I hardly imagine the azoth just came about from Gene Wolfe watching Star Wars and thinking 'That seems mighty terrifying,' - but that's an angle to take away from it. It is beyond other weapons: we have a notion of bullet-proof or blade-proof: however terrifying a person wielding either might be, there is notion of escape. Not so the azoth: Silk, protagonist of The Book of the Long Sun would rather jump out a window than face one. It's a good way to think of the lightsaber or similar - a manifestation of the power of the Force, in terms of the structure of not the canon of Star Wars: an incomparable weapon, whoever wields it (therefore, let us hope it's the White Hats, not the Black Helmets).

Anyway: the central premise 'This cuts through anything' ought to be absolutely terrifying. 'An elegant weapon for a more civilised age.' Hardly! Swords and slug guns do not compare; the image a blade or built may do is real and conceivable. The azoth is invoked as demonic, otherworldly - devastating in a whole new way. (Of course, in the The Book of the Long Sun it has limits. It is nonetheless terrifying).

I have been casually throwing a few scattered science fiction remnants into certain sections of my Terrae Vertebrae setting of late - I speak of the Qryth. The High Medieval shading through to Renaissance setting of Terrae Vertebrae barely has gunpowder or the printing press. Magic is comparable, but not quite so banal - one has to chant and make mystic gestures, not just pull a trigger and point.

Either way, there are some settings where a ray gun, even a ray gun of the most ludicrous type from pulp science fiction or children's cartoons ought to be new, strange and terrifying. Terrae Vertebrae should be one such setting. The tables below allows for a variety of technological terrors to be produced.

"Tell me, what was the ray like?"
1. "Like a single thread of fire, stretching towards his body!"
2. "A rod of blinding light, a foot in length!"
3. "Nothing that one could see, a ripple of heat haze in the air!"
4. "Forked like lightening and just as swift!"
5. "Rings! Wide rings, like ripples in water!
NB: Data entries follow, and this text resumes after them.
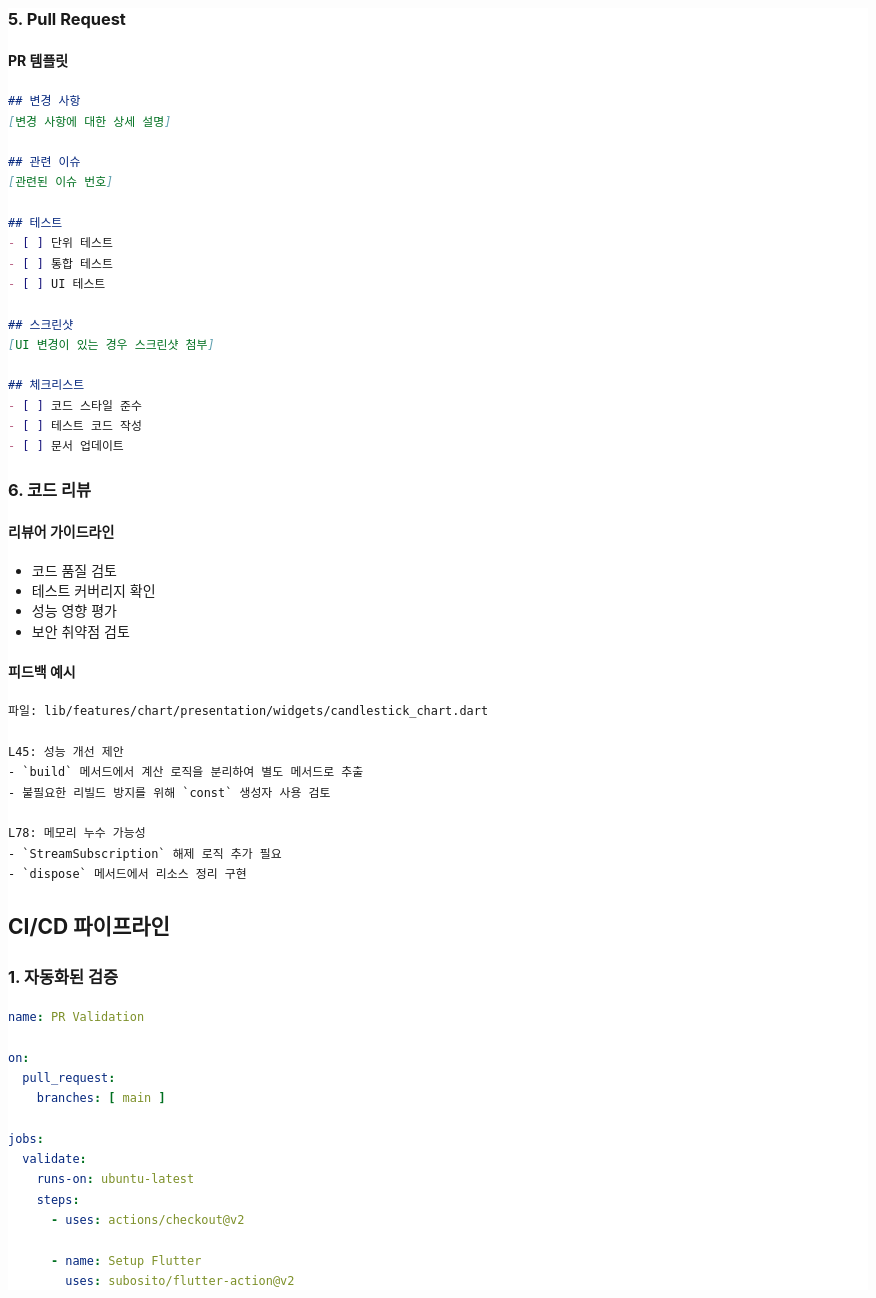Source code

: ### 5. Pull Request

#### PR 템플릿
```markdown
## 변경 사항
[변경 사항에 대한 상세 설명]

## 관련 이슈
[관련된 이슈 번호]

## 테스트
- [ ] 단위 테스트
- [ ] 통합 테스트
- [ ] UI 테스트

## 스크린샷
[UI 변경이 있는 경우 스크린샷 첨부]

## 체크리스트
- [ ] 코드 스타일 준수
- [ ] 테스트 코드 작성
- [ ] 문서 업데이트
```

### 6. 코드 리뷰

#### 리뷰어 가이드라인
- 코드 품질 검토
- 테스트 커버리지 확인
- 성능 영향 평가
- 보안 취약점 검토

#### 피드백 예시
```
파일: lib/features/chart/presentation/widgets/candlestick_chart.dart

L45: 성능 개선 제안
- `build` 메서드에서 계산 로직을 분리하여 별도 메서드로 추출
- 불필요한 리빌드 방지를 위해 `const` 생성자 사용 검토

L78: 메모리 누수 가능성
- `StreamSubscription` 해제 로직 추가 필요
- `dispose` 메서드에서 리소스 정리 구현
```

## CI/CD 파이프라인

### 1. 자동화된 검증
```yaml
name: PR Validation

on:
  pull_request:
    branches: [ main ]

jobs:
  validate:
    runs-on: ubuntu-latest
    steps:
      - uses: actions/checkout@v2
      
      - name: Setup Flutter
        uses: subosito/flutter-action@v2
```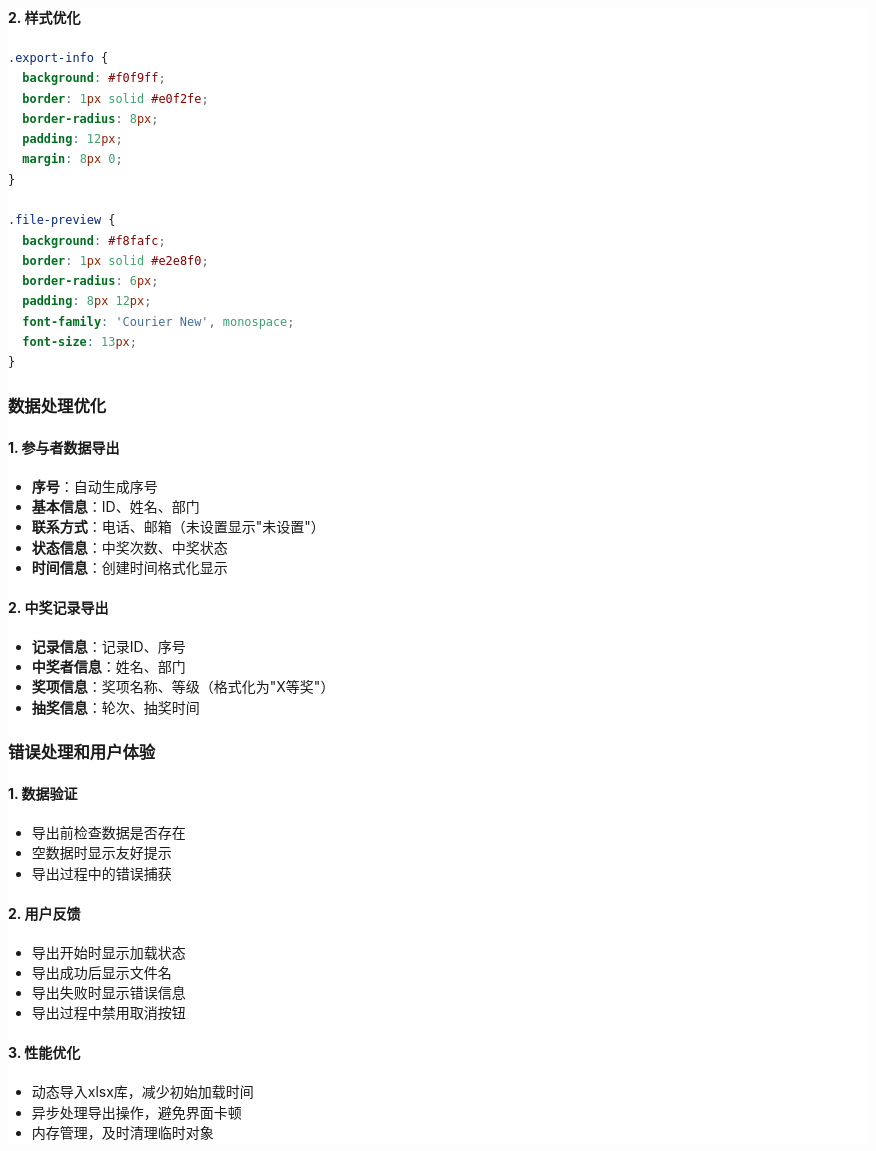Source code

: #### 2. 样式优化
```css
.export-info {
  background: #f0f9ff;
  border: 1px solid #e0f2fe;
  border-radius: 8px;
  padding: 12px;
  margin: 8px 0;
}

.file-preview {
  background: #f8fafc;
  border: 1px solid #e2e8f0;
  border-radius: 6px;
  padding: 8px 12px;
  font-family: 'Courier New', monospace;
  font-size: 13px;
}
```

### 数据处理优化

#### 1. 参与者数据导出
- **序号**：自动生成序号
- **基本信息**：ID、姓名、部门
- **联系方式**：电话、邮箱（未设置显示"未设置"）
- **状态信息**：中奖次数、中奖状态
- **时间信息**：创建时间格式化显示

#### 2. 中奖记录导出
- **记录信息**：记录ID、序号
- **中奖者信息**：姓名、部门
- **奖项信息**：奖项名称、等级（格式化为"X等奖"）
- **抽奖信息**：轮次、抽奖时间

### 错误处理和用户体验

#### 1. 数据验证
- 导出前检查数据是否存在
- 空数据时显示友好提示
- 导出过程中的错误捕获

#### 2. 用户反馈
- 导出开始时显示加载状态
- 导出成功后显示文件名
- 导出失败时显示错误信息
- 导出过程中禁用取消按钮

#### 3. 性能优化
- 动态导入xlsx库，减少初始加载时间
- 异步处理导出操作，避免界面卡顿
- 内存管理，及时清理临时对象
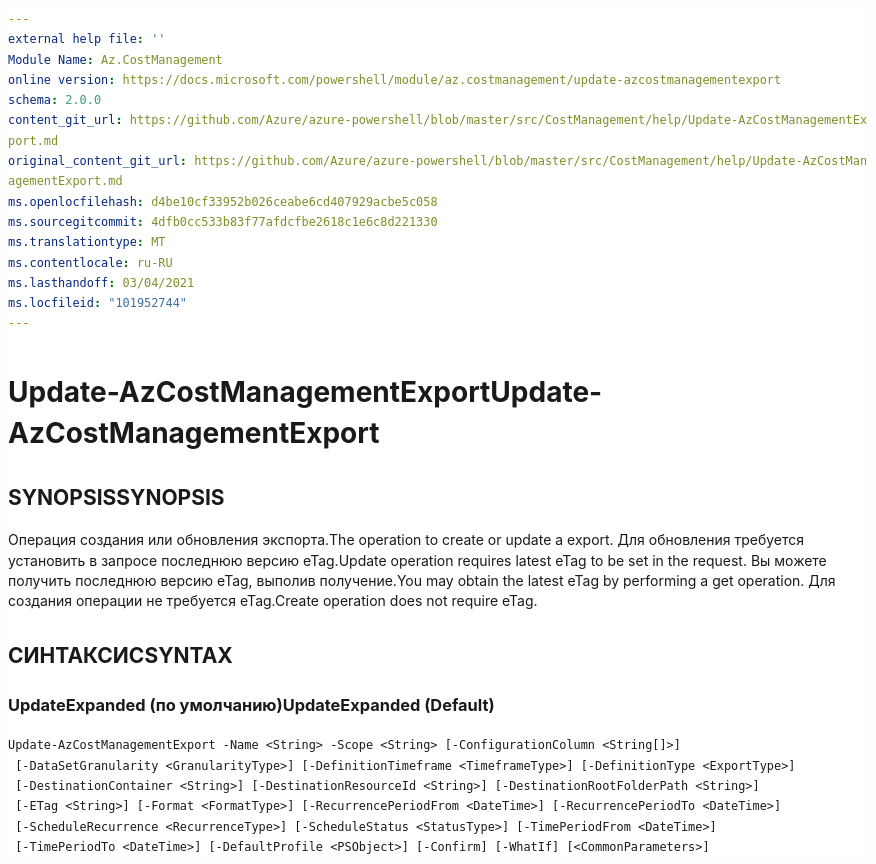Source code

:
 ```yaml
---
external help file: ''
Module Name: Az.CostManagement
online version: https://docs.microsoft.com/powershell/module/az.costmanagement/update-azcostmanagementexport
schema: 2.0.0
content_git_url: https://github.com/Azure/azure-powershell/blob/master/src/CostManagement/help/Update-AzCostManagementExport.md
original_content_git_url: https://github.com/Azure/azure-powershell/blob/master/src/CostManagement/help/Update-AzCostManagementExport.md
ms.openlocfilehash: d4be10cf33952b026ceabe6cd407929acbe5c058
ms.sourcegitcommit: 4dfb0cc533b83f77afdcfbe2618c1e6c8d221330
ms.translationtype: MT
ms.contentlocale: ru-RU
ms.lasthandoff: 03/04/2021
ms.locfileid: "101952744"
---
```

# <span data-ttu-id="acfd2-101">Update-AzCostManagementExport</span><span class="sxs-lookup"><span data-stu-id="acfd2-101">Update-AzCostManagementExport</span></span>

## <span data-ttu-id="acfd2-102">SYNOPSIS</span><span class="sxs-lookup"><span data-stu-id="acfd2-102">SYNOPSIS</span></span>
<span data-ttu-id="acfd2-103">Операция создания или обновления экспорта.</span><span class="sxs-lookup"><span data-stu-id="acfd2-103">The operation to create or update a export.</span></span>
<span data-ttu-id="acfd2-104">Для обновления требуется установить в запросе последнюю версию eTag.</span><span class="sxs-lookup"><span data-stu-id="acfd2-104">Update operation requires latest eTag to be set in the request.</span></span>
<span data-ttu-id="acfd2-105">Вы можете получить последнюю версию eTag, выполив получение.</span><span class="sxs-lookup"><span data-stu-id="acfd2-105">You may obtain the latest eTag by performing a get operation.</span></span>
<span data-ttu-id="acfd2-106">Для создания операции не требуется eTag.</span><span class="sxs-lookup"><span data-stu-id="acfd2-106">Create operation does not require eTag.</span></span>

## <span data-ttu-id="acfd2-107">СИНТАКСИС</span><span class="sxs-lookup"><span data-stu-id="acfd2-107">SYNTAX</span></span>

### <span data-ttu-id="acfd2-108">UpdateExpanded (по умолчанию)</span><span class="sxs-lookup"><span data-stu-id="acfd2-108">UpdateExpanded (Default)</span></span>
```
Update-AzCostManagementExport -Name <String> -Scope <String> [-ConfigurationColumn <String[]>]
 [-DataSetGranularity <GranularityType>] [-DefinitionTimeframe <TimeframeType>] [-DefinitionType <ExportType>]
 [-DestinationContainer <String>] [-DestinationResourceId <String>] [-DestinationRootFolderPath <String>]
 [-ETag <String>] [-Format <FormatType>] [-RecurrencePeriodFrom <DateTime>] [-RecurrencePeriodTo <DateTime>]
 [-ScheduleRecurrence <RecurrenceType>] [-ScheduleStatus <StatusType>] [-TimePeriodFrom <DateTime>]
 [-TimePeriodTo <DateTime>] [-DefaultProfile <PSObject>] [-Confirm] [-WhatIf] [<CommonParameters>]
```

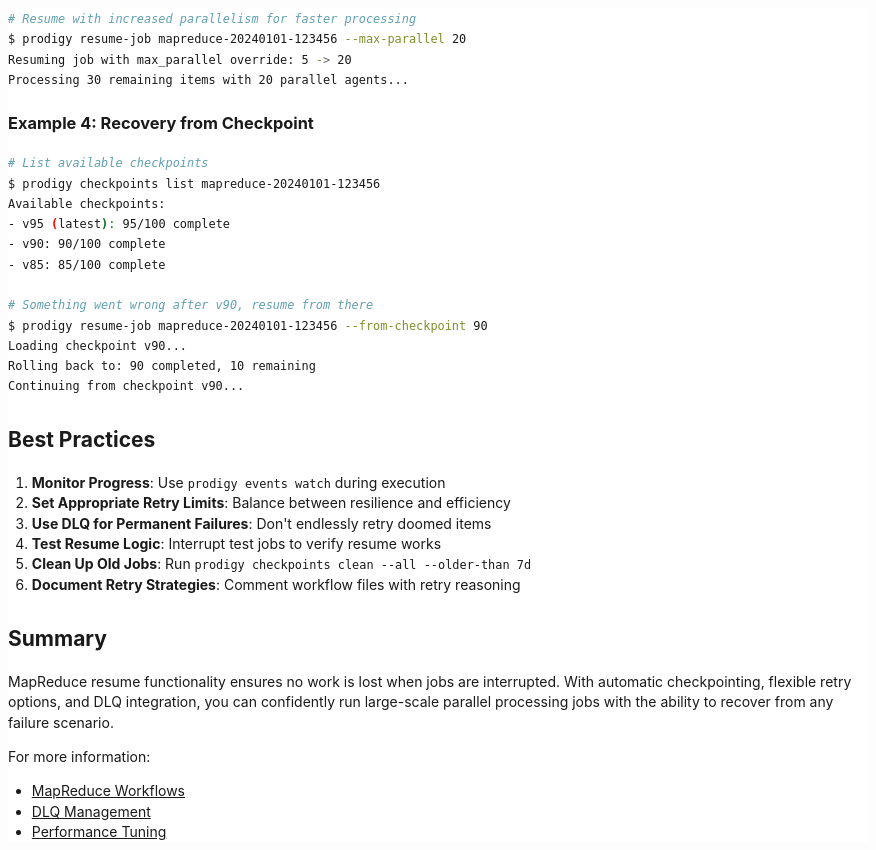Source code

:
 ```bash
# Resume with increased parallelism for faster processing
$ prodigy resume-job mapreduce-20240101-123456 --max-parallel 20
Resuming job with max_parallel override: 5 -> 20
Processing 30 remaining items with 20 parallel agents...
```

### Example 4: Recovery from Checkpoint

```bash
# List available checkpoints
$ prodigy checkpoints list mapreduce-20240101-123456
Available checkpoints:
- v95 (latest): 95/100 complete
- v90: 90/100 complete
- v85: 85/100 complete

# Something went wrong after v90, resume from there
$ prodigy resume-job mapreduce-20240101-123456 --from-checkpoint 90
Loading checkpoint v90...
Rolling back to: 90 completed, 10 remaining
Continuing from checkpoint v90...
```

## Best Practices

1. **Monitor Progress**: Use `prodigy events watch` during execution
2. **Set Appropriate Retry Limits**: Balance between resilience and efficiency
3. **Use DLQ for Permanent Failures**: Don't endlessly retry doomed items
4. **Test Resume Logic**: Interrupt test jobs to verify resume works
5. **Clean Up Old Jobs**: Run `prodigy checkpoints clean --all --older-than 7d`
6. **Document Retry Strategies**: Comment workflow files with retry reasoning

## Summary

MapReduce resume functionality ensures no work is lost when jobs are interrupted. With automatic checkpointing, flexible retry options, and DLQ integration, you can confidently run large-scale parallel processing jobs with the ability to recover from any failure scenario.

For more information:
- [MapReduce Workflows](./PRODIGY_WHITEPAPER.md#mapreduce-workflows)
- [DLQ Management](./dlq-management.md)
- [Performance Tuning](./performance-tuning.md)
Hanging in the air!"
6. "He pointed, and there was a surge of light - think of that which hangs in the Northern Sky!"
7. "Three thin beams came out - then they joined, like the legs of a stool!"
8. "An orb, the size of a man's fist - moving with dreadful purpose!"
9. "Just as the foam on the tide as it rolls over the shore, so this moved in the air!"
10. "Bright and swift, like the sparks from the forge , leaving such sparks in its wake!"

Image result for sky captain and the world of tomorrow ray gun
Still from the 2004 film Sky Captain and the World of Tomorrow.
21st Century pastiche, but it gets the point across.

"Tell me, what sound did it make?"
1. "As unto the crack of a giant's whip!"
2. "Like the terrible sound of thunder, from clouds just above your head!"
3. "Its passing was like ten thousand arrows in flight!"
4. "I heard only screams!"
5. "A titanic blade on the grindstone!"
6. "Great and monstrous buzzing, like a swarm of bees!"
7. "High and sharp - a mosquito's whine!"
8. "Hard, vast and unrelenting - a monstrous, tuneless bell!"
9. "Distant, high and hungry, like the eagle of the mountains!"
10. "Like water running out of a narrow drain - everything was being sucked away, displaced!"

Colours  (if you need them)
1. Red
2. Orange
3. Yellow
4. Green
5. Blue
6. Indigo/Violet
7. Brown/Beige [Bonus points to the first person to make a Beige laser pistol terrifying!]
8. White
9. Black
10. "Unnameable and terrible!"

Add Jale, Ulfire, Dolm, Fuligin, Octarine or Garrow in your own time.

All terribly melodramatic or hyberbolic, I know. But they have just witnessed something unreal, world shattering - or at least capable of shattering the substance of the world in a way nothing else can.

1 comment:

  1. Points will be given to the first person to make an edit of Star Wars where lightsabers are referred to solely as 'cut-everything sticks'.